Columbie-Abrew also admitted that he and other co-conspirators submitted false timesheets for PAS care they never provided during times when they were actually working at other jobs or living out of the area. Specifically, Columbie-Abrew admitted that during the conspiracy—from approximately early 2011 through approximately mid 2017—he caused the submission of false timesheets for care of two consumers who resided in Pennsylvania, despite the fact that Columbie- Abrew lived permanently in Georgia. In total PA Medicaid reimbursed Moriarty-related entities approximately $315,000 for purported care of these two consumers.

Columbie-Abrew further admitted that Arlinda Moriarty directed co-conspirators to bill the maximum allowable PAS and service coordination hours for consumers to maximize profits and to ensure that the state did not require MCI, ADL, and CCI to forfeit underutilized consumer hours. Many consumers had no knowledge that their personally identifiable information was being used to bill Medicaid for benefits that the consumers had not exhausted. Moreover, the Court was further advised during the plea hearing that, as part of the conspiracy, Arlinda Moriarty directed employees to fabricate documentation during the course of state audits.

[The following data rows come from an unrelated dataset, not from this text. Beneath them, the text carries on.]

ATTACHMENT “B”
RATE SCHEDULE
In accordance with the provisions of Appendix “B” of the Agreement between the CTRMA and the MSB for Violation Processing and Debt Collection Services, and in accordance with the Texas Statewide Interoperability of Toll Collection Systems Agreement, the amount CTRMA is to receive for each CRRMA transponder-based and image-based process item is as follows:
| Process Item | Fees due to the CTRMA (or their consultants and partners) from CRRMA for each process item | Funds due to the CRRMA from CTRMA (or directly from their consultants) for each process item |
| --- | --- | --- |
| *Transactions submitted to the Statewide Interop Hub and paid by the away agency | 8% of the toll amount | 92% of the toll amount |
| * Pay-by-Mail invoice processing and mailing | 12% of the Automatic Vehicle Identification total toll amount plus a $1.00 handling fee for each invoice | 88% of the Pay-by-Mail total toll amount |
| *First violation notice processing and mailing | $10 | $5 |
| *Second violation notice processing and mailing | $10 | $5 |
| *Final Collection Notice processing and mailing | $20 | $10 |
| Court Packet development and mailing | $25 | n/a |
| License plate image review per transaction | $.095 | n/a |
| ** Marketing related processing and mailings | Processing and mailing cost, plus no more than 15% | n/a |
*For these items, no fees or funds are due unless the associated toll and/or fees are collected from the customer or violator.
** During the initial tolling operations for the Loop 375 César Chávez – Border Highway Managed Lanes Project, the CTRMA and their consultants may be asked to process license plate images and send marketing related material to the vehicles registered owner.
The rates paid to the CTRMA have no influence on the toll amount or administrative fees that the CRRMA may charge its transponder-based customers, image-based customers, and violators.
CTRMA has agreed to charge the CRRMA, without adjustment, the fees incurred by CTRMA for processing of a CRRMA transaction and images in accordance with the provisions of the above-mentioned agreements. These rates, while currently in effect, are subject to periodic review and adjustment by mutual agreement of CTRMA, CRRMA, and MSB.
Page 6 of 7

The conspiracy and health care fraud charges each carry a maximum total sentence of not more than 10 years in prison, a fine of $250,000, or both. The aggravated identity theft charges carry a mandatory sentence of two years in prison to run consecutively with any sentence imposed on any other charge and a fine of no more than $250,000. Under the Federal Sentencing Guidelines, the actual sentence imposed would be based upon the seriousness of the offense and the prior criminal history, if any, of the defendant.

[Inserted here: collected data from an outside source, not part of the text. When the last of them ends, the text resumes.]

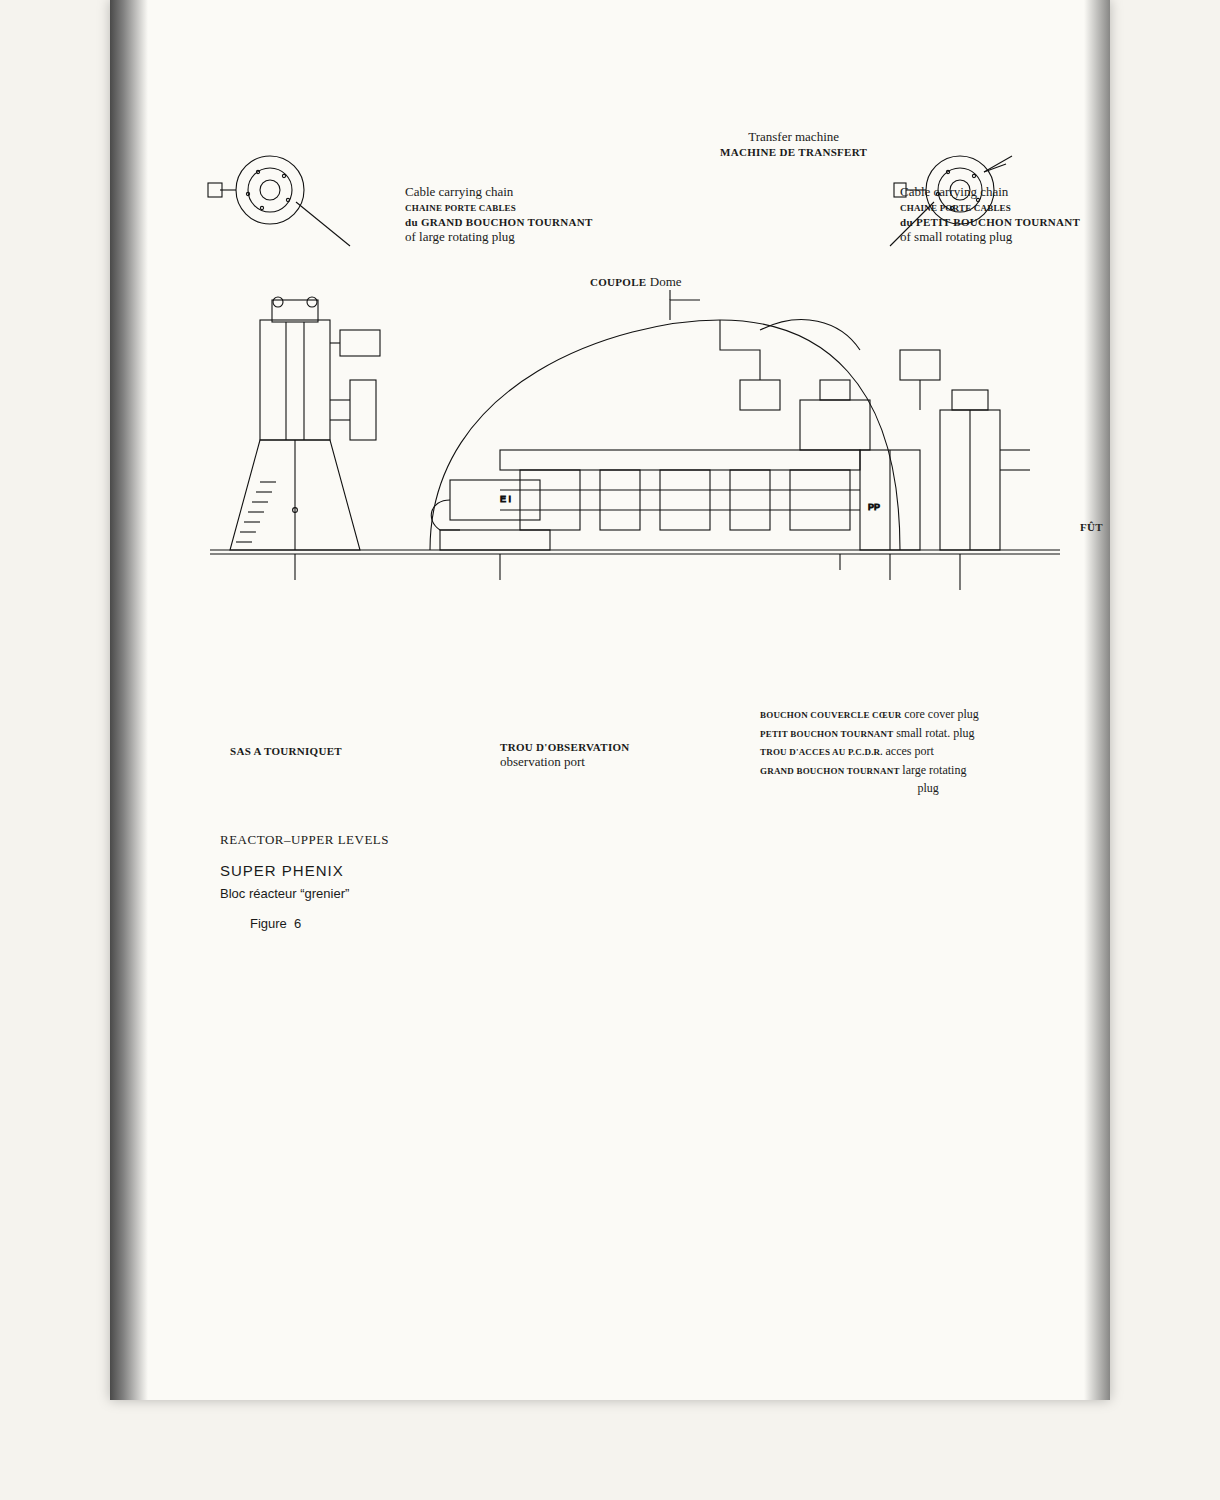E I PP
Transfer machine
MACHINE DE TRANSFERT
Cable carrying chain
CHAINE PORTE CABLES
du GRAND BOUCHON TOURNANT
of large rotating plug
Cable carrying chain
CHAINE PORTE CABLES
du PETIT BOUCHON TOURNANT
of small rotating plug
COUPOLE Dome
FÛT
SAS A TOURNIQUET
TROU D'OBSERVATION
observation port
BOUCHON COUVERCLE CŒUR core cover plug
PETIT BOUCHON TOURNANT small rotat. plug
TROU D'ACCES AU P.C.D.R. acces port
GRAND BOUCHON TOURNANT large rotating
plug
REACTOR–UPPER LEVELS
SUPER PHENIX
Bloc réacteur “grenier”
Figure 6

To date, a total of 16 defendants have been charged in connection with this investigation. Columbie-Abrew is the fifth defendant to enter a guilty plea. The remaining defendants are presumed innocent unless and until proven guilty.

Assistant United States Attorneys Eric G. Olshan and Special Assistant United States Attorney Edward Song are prosecuting this case on behalf of the government. The Federal Bureau of Investigation, Pennsylvania Office of the Attorney General – Medicaid Fraud Control Unit, Internal Revenue Service – Criminal Investigation, U.S. Department of Health and Human Services – Office of Inspector General, and United States Postal Inspection Service conducted the investigation of the defendants.